Let $X:=\{(q_n)_n \subset \mathbb Q: (q_n)_n \mbox{ is Cauchy} \}$. Then, for $(q_n)_n, (r_n)_n\in X$, $(q_n)_n \sim (r_n)_n$ means that $(q_n)_n$ and $(r_n)_n$ are equivalent if for every $0<\varepsilon\in \mathbb{Q}$, there exists $N\in \mathbb{N}$ such that $n\ge N$ implies $|q_n-r_n|<\varepsilon$. Also, $(q_n)_n \le (r_n)_n$ if for every $0<\varepsilon \in\mathbb{Q}$, there exists $N\in\mathbb N$ such that $n\ge N$ implies $q_n\le r_n+\varepsilon$.
Now, suppose that $(q_n)_n \le (r_n)_n$, $(q_n)_n \sim (s_n)_n$, $(r_n)_n \sim (t_n)_n$. Prove that $(s_n)_n \le (t_n)_n$.
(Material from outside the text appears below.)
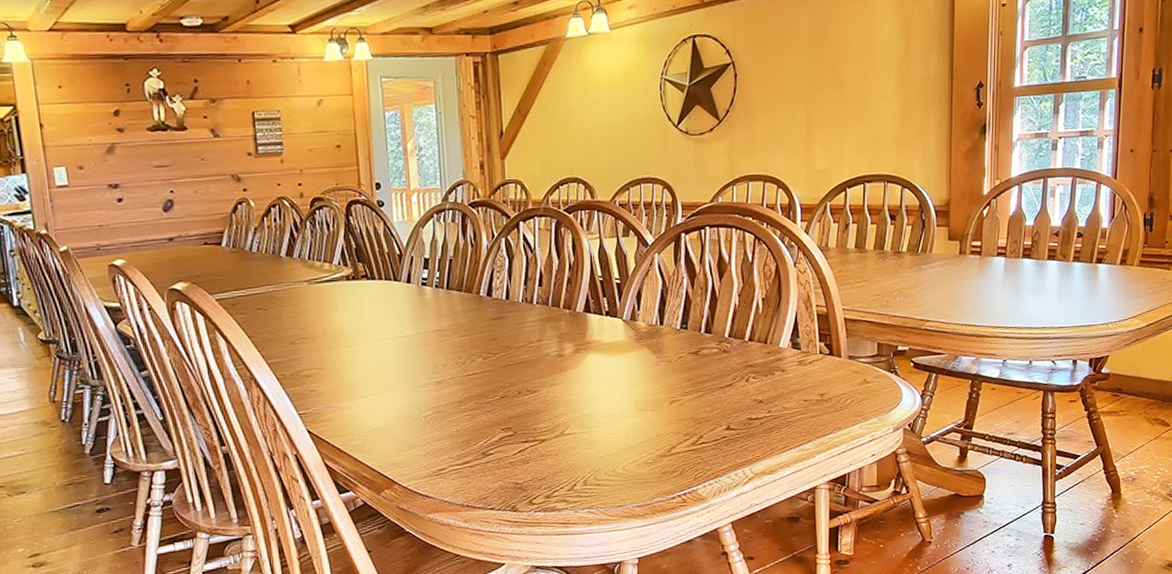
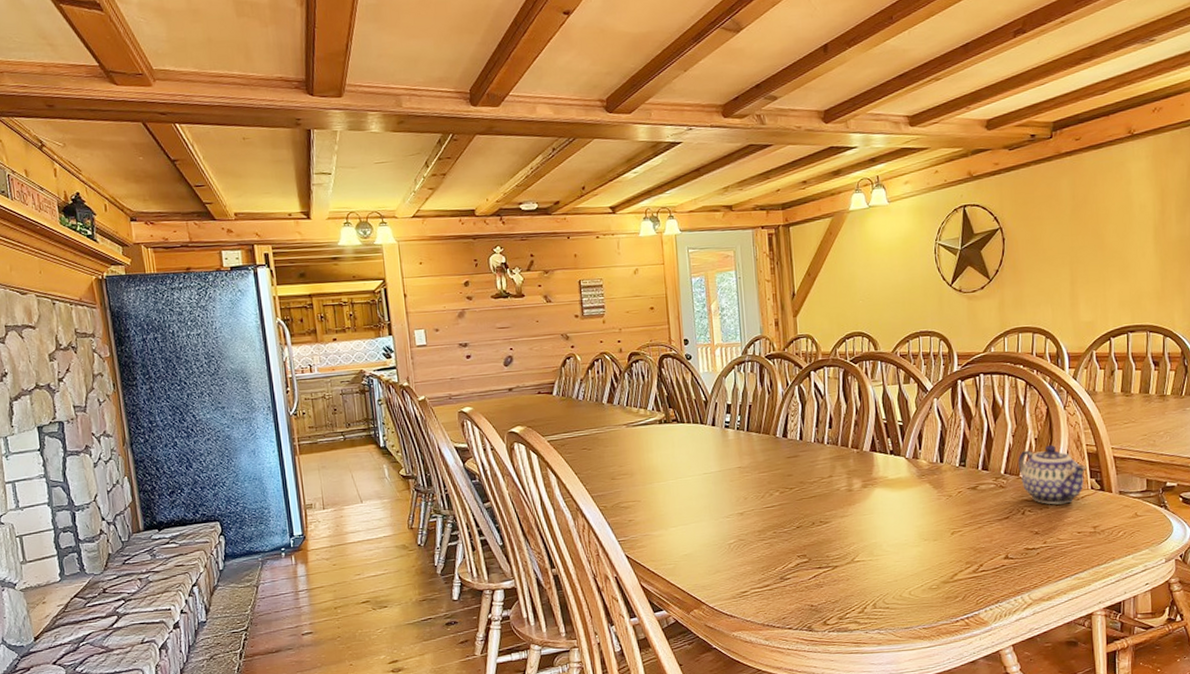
teapot: none [743,305,817,371] -> present [1018,444,1088,505]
Now, I think the problem is probably easy to solve. But I'm having difficulty proving the above rigorously. What kind of approach should be used in this problem? Would appreciate some explanation.
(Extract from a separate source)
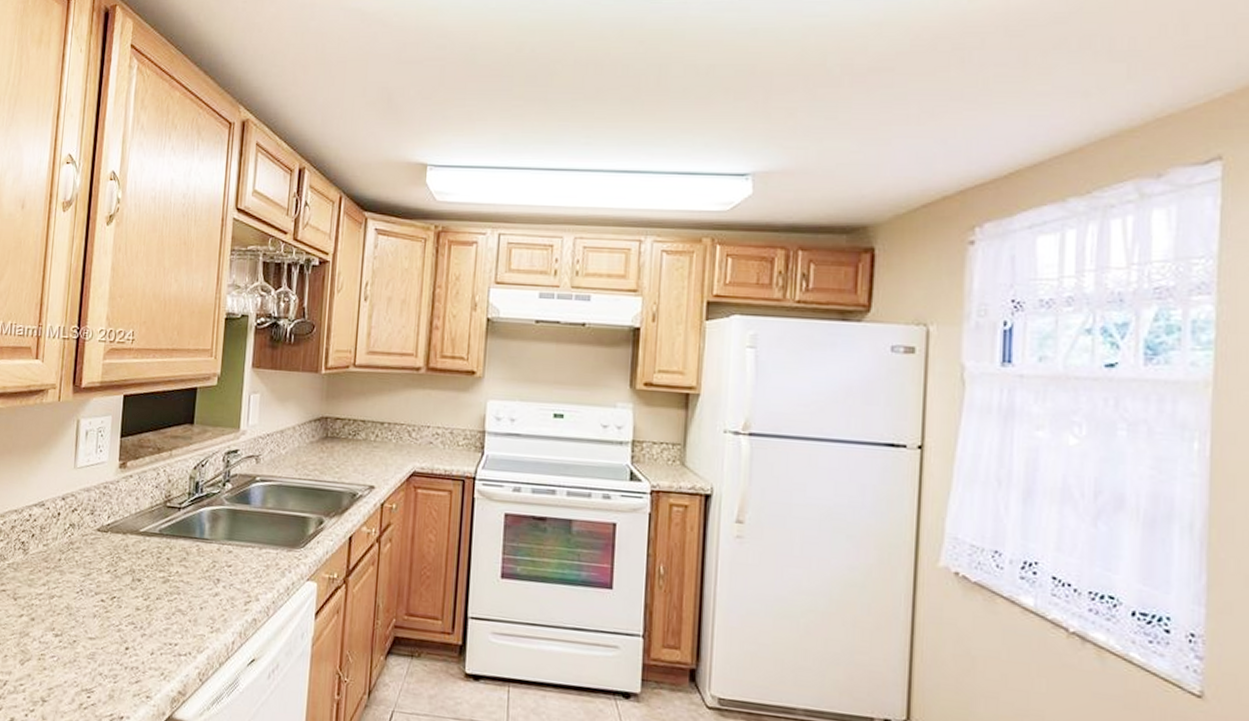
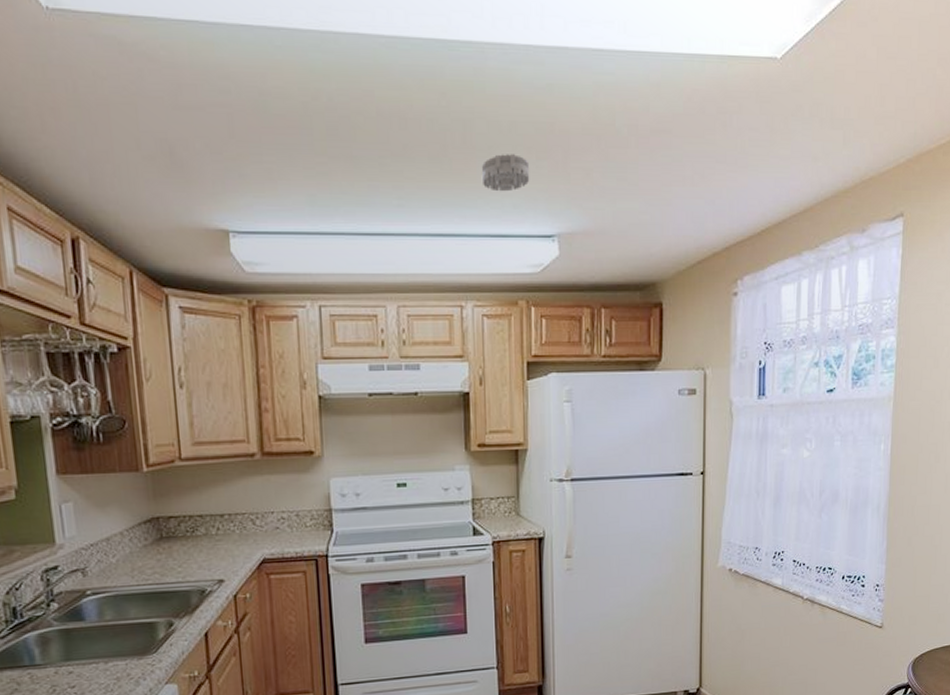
smoke detector: none [673,95,726,131] -> present [481,154,530,192]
Given $e>0.$ Take $N_1,N_2,N_3 \in \Bbb N$ such that $$(i) \quad n\geq N_1\implies q_n\leq r_n+e$$
$$(ii) \quad n\geq N_2\implies |q_n-s_n|\leq e$$
$$(iii) \quad n\geq N_3\implies |r_n-t_n|\leq e.$$ Let $N=\max (N_1,N_2,N_3).$ For $n\geq N$ we have $$s_n\leq q_n+e \quad \text {by (ii)}$$ $$\leq (r_n+e)+e \quad \text { by (i) }$$ $$\leq ((t_n+e)+e)+e \quad \text {by (iii) }$$ $$ =t_n+3e.$$ Now "reverse-engineer" this by replacing $e$ by $e/3$ (except in the first line above) and we have $$\forall n\geq N\;(s_n\leq t_n+e).$$ Remark: Regarding $N:$ The three inequalities $q_n\leq r_n+e, \;|q_n-s_n|\leq e,$ and $|r_n-t_n|\leq e$ each hold for all but finitely many $n,$ so all three of them hold for all but finitely many $n.$ So we can obtain a suitable $N$ this way instead.